In the revival series, it wasn't until the second episode of the fourth series, "The Fires of Pompeii" that the idea of Fixed Points in Time was revealed. This episode was written by our own James Moran, so I wish I could claim that it bubbled forth out of some long ago, esoteric discussion on here about time travel. But in a personal communication, he revealed to me that this particular concept was deigned from on high. Yet it works into the episode perfectly: let down in Pompeii, the Doctor admits that as a Time Lord he can feel places where time can be changed, and places where it can not. Pompeii is one of those places, and it turns out that the destruction of Pompeii must happen, and that the Doctor must be the one responsible.

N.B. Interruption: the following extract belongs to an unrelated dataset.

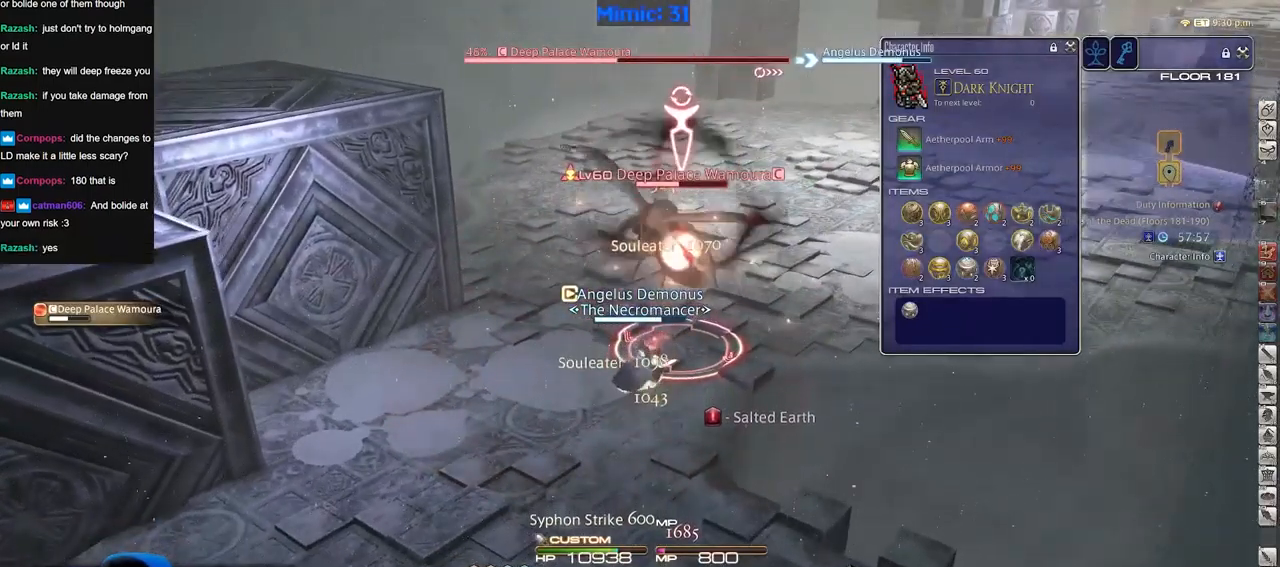
{"keys": ["a", "rbracket", "w"], "events": [[317, "a", "down"], [368, "rbracket", "down"], [368, "w", "down"], [418, "rbracket", "up"], [501, "rbracket", "down"]]}
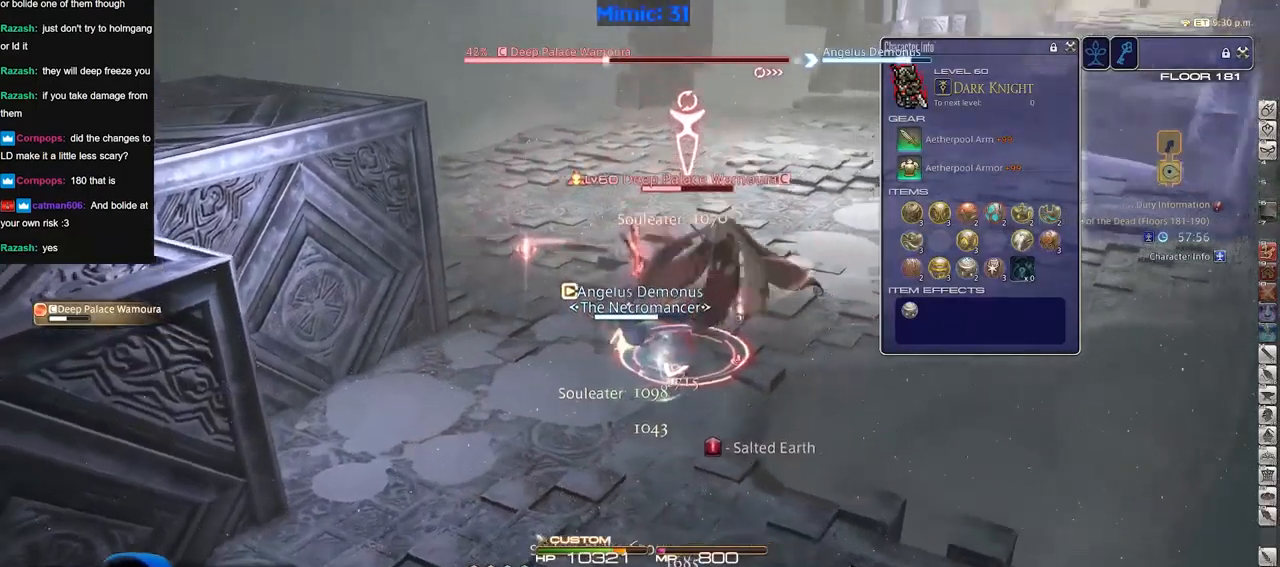
{"keys": ["s"], "events": [[50, "rbracket", "up"], [100, "w", "up"], [250, "s", "down"], [334, "a", "up"]]}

The concept evolved. Whereas in "The Fires of Pompeii" it was just said that a Fixed Point in Time could not be undone, in the later special "The Waters of Mars", it is shown what happens when the Doctor does try to change a Fixed Point: history corrects him, tragically so. Still later, under Steven Moffat's direction, we learn that if someone really does manage to break a Fixed Point in Time, it starts unraveling the entire fabric of space and time, reducing the universe to atemporal chaos.

Like almost all of Doctor Who's shifting mythology, a the "Fixed Point in Time" can be used either to invite reflection, or to wave away something as "too complicated". Its meaning has evolved and shifted since it was first introduced, leading to more possibilities and a deeper meaning, but also perhaps (as so much in Doctor Who) becoming a convoluted excuse for things that don't make sense. It seems that the idea of the Fixed Point in Time is going to be given more of a showing in the 50th anniversary special, The Day of The Doctor, which reveals details of the end of The Last Great Time War.